» Task requirements: Please decide whether each statement below agrees with the passage on books about Latin America, answering yes or no and quoting the deciding words of the passage. (a) Pérez Brignoli places the fourth short circuit of modernity after 1930. (b) Pérez Brignoli writes in English from within the US academy. (c) Degiovanni is mainly concerned with Latin America as an all-encompassing unit.

» Selected text:
Much of the rest of the book focuses on the issue of modernity and the short circuit that occurred when it was applied to Latin America. The first instance was during conquest; the second with the Bourbon and Pombaline Reforms, as well as with independence; the third one was liberalism, when an interlude of imperial competition took place with Britain, Spain, and France flexing their muscles, but all of them eclipsed by the United States during the First World War. According to the author a fourth and final short circuit of modernity came after 1930 with the attempt at industrialization during the Cold War. Once again, these broad conceptual brushstrokes allow Pérez Brignoli to construct a deeply detailed and wide-ranging history of the region that is especially attuned to the differences between extremely diverse countries over a very long span of time. The essays that follow, on Brazilian musician Heitor Villa-Lobos and the painting of Argentine Antonio Berni, are much more focused on specific experiences but still help provide a wider argument on the importance of culture in the period of modernity in the twentieth century. The author aims to provide a rich tapestry of experience that inserts Latin America into a global perspective. The diversity of the region does not concern him, as he is very careful to acknowledge it in the subsections on each area, and in this book, there is never any doubt that there is a good reason to study the whole region under one banner, just as Halperín Donghi did. The author acknowledges that deep differences exist within the region but that this is no reason not to consider it a congruent unit. The United States appears in the narrative, but it is not its driving force; Latin America exists culturally in its own terms and with its own history, albeit one that, as his two final chapters show, has had to confront postcolonial encroachments from both Europe and the United States.

These three books share a wider vision and privilege a bird’s-eye view, both in terms of the area they study and the way they consider culture. Tenorio-Trillo and Pérez Brignoli take entirely opposing positions on how useful the term “Latin America” is, with the former considering it an anglicized perspective while the latter, who does not write in English or belong to the American academy, fully embraces it. Degiovanni, on the other hand, is less concerned with Latin America as an all-encompassing unit and more interested in looking at the cultural manifestations that made it possible for a discipline of study to emerge. The place where these books were written influences their views. Tenorio-Trillo, writing in English from the US academy, is very much critiquing the way in which Latin America is often reduced in that context to a generic term that loses its capacity to explain the great diversity of the region. In contrast, Pérez Brignoli writes from within Latin America with the advantage of personal knowledge of both the Southern Cone, where he is from, and Central America, where he works as an academic; the term allows him to present a detailed granular analysis without ever losing sight of the nuances and differences within Latin America. This leads to the conclusion that in fact it is not whether the term is useful or not but more about how it is used, and that for it to be helpful it has to be employed with much care. Degiovanni, who also writes from the North American academy, does not dwell on the current power dynamics when discussing Latin Americanisms but clearly shows that the United States and the commercial possibilities opened by Pan-Americanism influenced the development of the field of study.

Hispanoamérica or Spanish America?

» Input data:
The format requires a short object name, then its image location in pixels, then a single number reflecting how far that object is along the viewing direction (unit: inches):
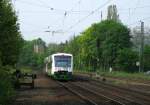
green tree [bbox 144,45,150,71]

» Your response:
(a) Yes: "a fourth and final short circuit of modernity came after 1930 with the attempt at industrialization during the Cold War."
(b) No: "who does not write in English or belong to the American academy"
(c) No: "Degiovanni, on the other hand, is less concerned with Latin America as an all-encompassing unit"